Aptamers are single stranded DNA or RNA molecules that have emerged as a new class of bio-receptors that are analogous to antibodies in terms of binding to their target with high affinity and specificity. Aptamer sequence is capable of forming a unique 3D structure owing to the presence of the intramolecular attractions between the nucleotides such as van der waals, hydrogen bonding and hydrophobic interactions (Ku T. H. 2015). Aptamers have been identified for several analytes such as proteins, viruses, toxins, drugs, hormones, bacteria, metal ions, peptides, cells, ions and even tissues with high affinity that can reach picomolar dissociation constant (Kd). They have shown several advantages over antibodies which make them better candidates for many affinity-based applications, particularly in the development of biosensors (Song, S. et. al. 2008).
Aptamers are selected by an in vitro process which does not require the use of experimental animals, thus, it is possible to acquire aptamers for both toxic and non-immunogenic molecules. Indefinite number of aptamers can be made easily and at low cost once the aptamer for the target is identified and its sequence is obtained. Aptamers have high thermal stability and can be effortlessly modified by numerous chemical tags with negligible effect on their binding affinity and specificity allowing them to be easily immobilized on different solid supports.
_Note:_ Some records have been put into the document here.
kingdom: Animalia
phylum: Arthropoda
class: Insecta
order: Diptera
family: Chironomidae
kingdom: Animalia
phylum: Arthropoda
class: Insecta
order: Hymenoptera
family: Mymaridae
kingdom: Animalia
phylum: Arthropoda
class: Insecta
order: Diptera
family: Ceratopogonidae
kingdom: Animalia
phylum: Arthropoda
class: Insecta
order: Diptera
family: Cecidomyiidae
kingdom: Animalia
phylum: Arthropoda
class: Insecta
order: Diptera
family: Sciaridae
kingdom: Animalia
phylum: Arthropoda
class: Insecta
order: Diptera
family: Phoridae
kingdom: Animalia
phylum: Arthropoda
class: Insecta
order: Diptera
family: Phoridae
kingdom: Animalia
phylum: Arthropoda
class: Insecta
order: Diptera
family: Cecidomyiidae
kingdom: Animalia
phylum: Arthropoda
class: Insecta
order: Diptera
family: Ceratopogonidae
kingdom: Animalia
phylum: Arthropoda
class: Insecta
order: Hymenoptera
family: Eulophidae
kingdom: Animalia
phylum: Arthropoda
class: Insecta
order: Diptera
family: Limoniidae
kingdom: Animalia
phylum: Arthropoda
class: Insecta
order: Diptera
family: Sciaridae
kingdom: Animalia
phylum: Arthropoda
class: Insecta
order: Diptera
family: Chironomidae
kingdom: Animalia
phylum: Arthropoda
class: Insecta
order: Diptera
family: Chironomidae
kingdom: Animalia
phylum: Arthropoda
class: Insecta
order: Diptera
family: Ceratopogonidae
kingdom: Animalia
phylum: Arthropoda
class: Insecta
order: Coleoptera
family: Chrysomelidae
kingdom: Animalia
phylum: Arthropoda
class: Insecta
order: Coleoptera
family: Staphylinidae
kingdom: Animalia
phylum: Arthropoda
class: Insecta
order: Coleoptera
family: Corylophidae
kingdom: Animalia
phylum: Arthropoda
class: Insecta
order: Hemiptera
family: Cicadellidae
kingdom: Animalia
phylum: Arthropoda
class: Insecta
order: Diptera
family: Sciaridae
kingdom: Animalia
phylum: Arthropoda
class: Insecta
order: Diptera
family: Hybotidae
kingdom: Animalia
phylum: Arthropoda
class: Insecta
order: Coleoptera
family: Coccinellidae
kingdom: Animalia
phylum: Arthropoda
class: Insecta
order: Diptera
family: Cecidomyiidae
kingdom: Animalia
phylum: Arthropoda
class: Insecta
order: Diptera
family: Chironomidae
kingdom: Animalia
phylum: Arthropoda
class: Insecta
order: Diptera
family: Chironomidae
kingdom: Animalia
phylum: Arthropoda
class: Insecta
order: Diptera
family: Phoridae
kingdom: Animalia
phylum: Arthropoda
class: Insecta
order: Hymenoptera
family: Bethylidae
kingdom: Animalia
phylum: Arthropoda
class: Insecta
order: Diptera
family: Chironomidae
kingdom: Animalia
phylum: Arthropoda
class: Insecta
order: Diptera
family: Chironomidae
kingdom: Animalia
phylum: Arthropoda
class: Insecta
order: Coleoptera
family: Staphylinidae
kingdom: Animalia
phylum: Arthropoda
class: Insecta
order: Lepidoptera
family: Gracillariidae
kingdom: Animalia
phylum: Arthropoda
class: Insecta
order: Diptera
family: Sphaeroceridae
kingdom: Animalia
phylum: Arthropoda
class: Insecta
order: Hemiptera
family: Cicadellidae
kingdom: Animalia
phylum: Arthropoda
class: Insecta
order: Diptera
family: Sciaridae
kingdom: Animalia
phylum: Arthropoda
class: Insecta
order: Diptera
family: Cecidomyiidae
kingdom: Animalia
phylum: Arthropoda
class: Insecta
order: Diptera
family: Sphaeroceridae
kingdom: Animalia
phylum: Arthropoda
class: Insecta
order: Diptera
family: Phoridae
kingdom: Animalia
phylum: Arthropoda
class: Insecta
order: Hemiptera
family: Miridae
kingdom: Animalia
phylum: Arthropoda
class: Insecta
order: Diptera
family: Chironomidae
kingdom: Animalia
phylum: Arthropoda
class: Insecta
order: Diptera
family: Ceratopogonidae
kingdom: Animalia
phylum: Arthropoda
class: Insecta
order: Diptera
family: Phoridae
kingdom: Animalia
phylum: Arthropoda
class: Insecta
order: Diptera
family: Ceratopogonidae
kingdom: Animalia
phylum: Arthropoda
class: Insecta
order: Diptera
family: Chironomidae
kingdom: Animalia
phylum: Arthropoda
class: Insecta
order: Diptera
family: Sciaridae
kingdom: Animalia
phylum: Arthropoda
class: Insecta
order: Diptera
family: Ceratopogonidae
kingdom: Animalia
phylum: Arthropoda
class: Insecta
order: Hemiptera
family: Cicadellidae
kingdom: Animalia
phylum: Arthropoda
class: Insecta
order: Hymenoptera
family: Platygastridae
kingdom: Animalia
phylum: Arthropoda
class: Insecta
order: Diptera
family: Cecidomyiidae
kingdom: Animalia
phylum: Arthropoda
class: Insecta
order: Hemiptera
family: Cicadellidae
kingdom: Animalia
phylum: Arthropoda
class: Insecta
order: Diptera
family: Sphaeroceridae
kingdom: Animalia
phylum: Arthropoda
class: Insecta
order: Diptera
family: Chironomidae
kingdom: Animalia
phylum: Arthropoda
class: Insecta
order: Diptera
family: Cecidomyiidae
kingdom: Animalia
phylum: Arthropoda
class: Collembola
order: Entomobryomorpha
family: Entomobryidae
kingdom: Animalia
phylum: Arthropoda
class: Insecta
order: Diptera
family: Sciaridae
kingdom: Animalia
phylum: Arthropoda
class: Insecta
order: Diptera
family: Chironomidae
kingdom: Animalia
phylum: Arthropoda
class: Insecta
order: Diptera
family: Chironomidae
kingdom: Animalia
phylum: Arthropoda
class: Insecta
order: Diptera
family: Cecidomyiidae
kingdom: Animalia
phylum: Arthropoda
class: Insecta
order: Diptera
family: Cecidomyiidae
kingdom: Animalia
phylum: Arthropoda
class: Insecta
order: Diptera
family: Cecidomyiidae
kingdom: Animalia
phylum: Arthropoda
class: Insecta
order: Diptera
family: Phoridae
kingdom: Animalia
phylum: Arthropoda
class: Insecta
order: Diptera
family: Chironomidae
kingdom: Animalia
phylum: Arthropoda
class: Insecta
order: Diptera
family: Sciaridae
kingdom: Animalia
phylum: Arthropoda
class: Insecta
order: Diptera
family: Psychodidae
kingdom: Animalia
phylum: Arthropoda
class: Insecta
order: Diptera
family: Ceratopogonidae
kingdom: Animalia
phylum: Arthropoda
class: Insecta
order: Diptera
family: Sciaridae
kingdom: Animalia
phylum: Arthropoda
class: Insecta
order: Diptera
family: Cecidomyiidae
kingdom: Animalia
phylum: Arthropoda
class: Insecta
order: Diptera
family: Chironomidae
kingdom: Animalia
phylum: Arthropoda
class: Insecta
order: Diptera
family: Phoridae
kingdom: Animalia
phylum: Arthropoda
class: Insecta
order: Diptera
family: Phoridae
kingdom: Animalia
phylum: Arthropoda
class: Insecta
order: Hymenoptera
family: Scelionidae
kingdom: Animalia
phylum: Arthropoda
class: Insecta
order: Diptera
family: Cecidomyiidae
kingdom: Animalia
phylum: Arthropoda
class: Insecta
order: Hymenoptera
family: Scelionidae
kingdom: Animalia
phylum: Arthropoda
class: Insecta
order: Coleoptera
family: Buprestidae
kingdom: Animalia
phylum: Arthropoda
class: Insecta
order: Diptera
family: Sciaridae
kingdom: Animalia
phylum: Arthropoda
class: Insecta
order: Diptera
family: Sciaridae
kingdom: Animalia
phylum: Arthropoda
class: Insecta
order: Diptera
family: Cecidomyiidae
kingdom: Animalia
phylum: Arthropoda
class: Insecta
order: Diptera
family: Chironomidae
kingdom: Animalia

However, despite the advantages and the great promise of aptamers in different therapeutic and diagnostic applications, yet limited number of aptamers has been successfully identified, particularly for small molecules (McKeague, M et. al. 2012, Ruscito, A et. al. 2016). This is majorly attributed to the limitation of the conventional selection process of the aptamers known as Systematic Evolution of Ligands by Exponential enrichment (SELEX). The SELEX process usually involves two major steps: multiple iterative rounds of selection (10-20) from a pool of large library of DNA sequences and then amplification of the selected subpool. In each round the DNA library is incubated with the target immobilized on solid matrix (usually sugar based or magnetic microbeads). Then, several washing steps for the unbound DNA is performed followed by elution, PCR amplification of the bound DNA and then purification of the single stranded DNA pool for further rounds. Moreover, the evaluation of the aptamer enrichment is usually done by monitoring the fluorescence of the eluted DNA after each round. Thus, the SELEX process is expensive, labor intensive, time consuming and sometime inefficient.
In order to overcome these limitations, some innovative selection methods have been developed over the last 20 years combining various techniques to accelerate and improve aptamers selection (Gopinath 2007; Blind and Blank 2015). Capillary electrophoresis (CE)-SELEX (Mendosa S D et. al. 2004, Berezovski M et. al. 2005) and nitrocellulose filter binding SELEX (Blind, M et. al. 2015) have been reported. However, these methods can be only used for large molecules such as proteins. Flow cytometry-SELEX and fluorescence-activated cell sorting-SELEX (Raddatz, Dolf et al. 2008; Wang, Gong et al. 2014) have been also developed for selecting aptamers against cells. Microfluidic technologies (Hybarger, Bynum et al. 2006; Jing and Bowser 2011; Weng, Huang et al. 2012; Wang, Liu et al. 2014; Hung, Wang et al. 2016) have been also integrated with different SELEX methods such as CE (Berezovski, Drabovich et al. 2005), sol-gel and magnetic beads (Lou, Qian et al. 2009; Oh, Ahmad et al. 2011; Lai, Wang et al. 2014) in order to increase the separation efficiency. However, in these methods, the aptamer enrichment is not monitored in real-time leading to selection blindness, longer selection time and higher number of failure selection trials (Hong, Wan et al. 2017; Liu, Li et al. 2017). Therefore, it is highly demanded to develop a rapid and low cost selection approach that possesses real-time evaluation capability and remarkable efficiency.